Corona-Dokument beweist: Todeszahlen künstlich hochmanipuliert

Dieses Rundschreiben hat es in sich: Erstmals liegt in Europa, konkret in Südtirol, ein Beweis für die systematische Manipulation der Corona-Todeszahlen vor. Das Dokument, das der Landtagsabgeordnete Jürgen Wirth Anderlan recherchiert hat, gelangt nun über den EU-Abgeordneten Gerald Hauser (FPÖ) bis zur EU-Kommission.

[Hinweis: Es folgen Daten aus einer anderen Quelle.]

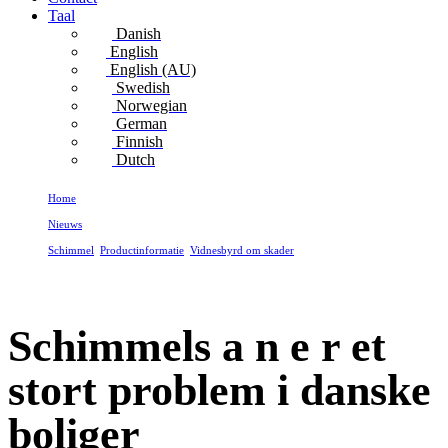
Taal
Danish
English
English (AU)
Swedish
Norwegian
German
Finnish
Dutch
Home
Nieuws
Schimmel
,
Productinformatie
,
Vidnesbyrd om skader
Schimmels a n e r et stort problem i danske boliger
Schimmels a n e r et
stort problem i danske
boliger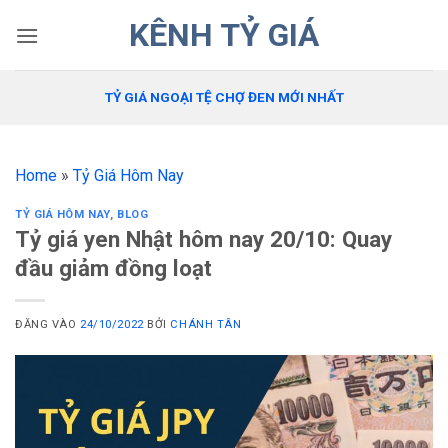
Bỏ
KÊNH TỶ GIÁ
qua
nội
dung
TỶ GIÁ NGOẠI TỆ CHỢ ĐEN MỚI NHẤT
Home
»
Tỷ Giá Hôm Nay
TỶ GIÁ HÔM NAY
,
BLOG
Tỷ giá yen Nhật hôm nay 20/10: Quay
đầu giảm đồng loạt
ĐĂNG VÀO
24/10/2022
BỞI
CHÁNH TÂN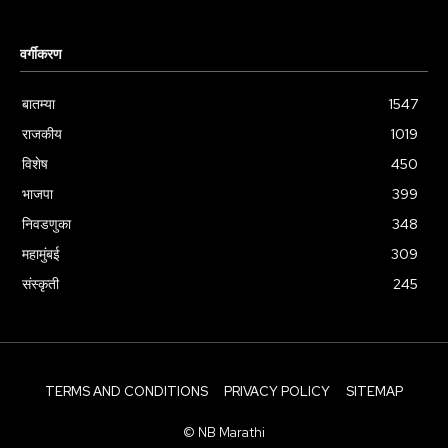
वर्गीकरण
बातम्या
1547
राजकीय
1019
विशेष
450
भाजपा
399
निवडणुका
348
महामुंबई
309
संस्कृती
245
TERMS AND CONDITIONS
PRIVACY POLICY
SITEMAP
© NB Marathi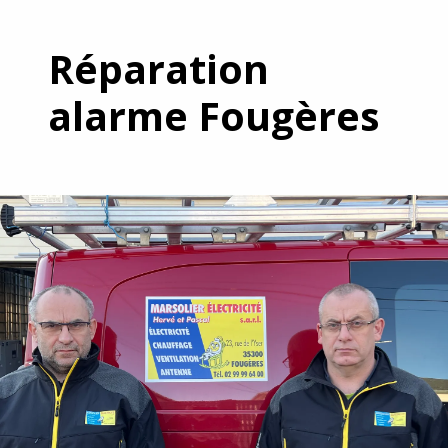
Réparation
alarme Fougères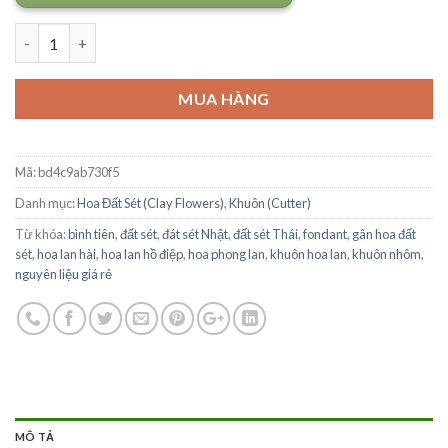
Số lượng
MUA HÀNG
Mã:
bd4c9ab730f5
Danh mục:
Hoa Đất Sét (Clay Flowers)
,
Khuôn (Cutter)
Từ khóa:
bình tiên
,
đất sét
,
đát sét Nhật
,
đất sét Thái
,
fondant
,
gân hoa đất
sét
,
hoa lan hài
,
hoa lan hồ điệp
,
hoa phong lan
,
khuôn hoa lan
,
khuôn nhôm
,
nguyên liệu giá rẻ
MÔ TẢ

Hausärzte wurden in Südtirol von Amts wegen angewiesen, Todesfälle zu Hause während der COVID-19-Pandemie aufgrund von Grippe- und Bronchialerkrankungen automatisch als COVID-19-Infektionstodesfälle einzustufen. Das bestätigt ein Dokument mit der Protokollnummer 0039342-B, das im März 2020 von Frau Dr. Dagmar Regele (damals Direktorin des Departments für Gesundheitsvorsorge im Sanitätsbetrieb) und Frau Dr. Anna Maria Bassot (damals geschäftsführende Direktorin des Dienstes für Hygiene und Öffentliche Gesundheit) versendet wurde.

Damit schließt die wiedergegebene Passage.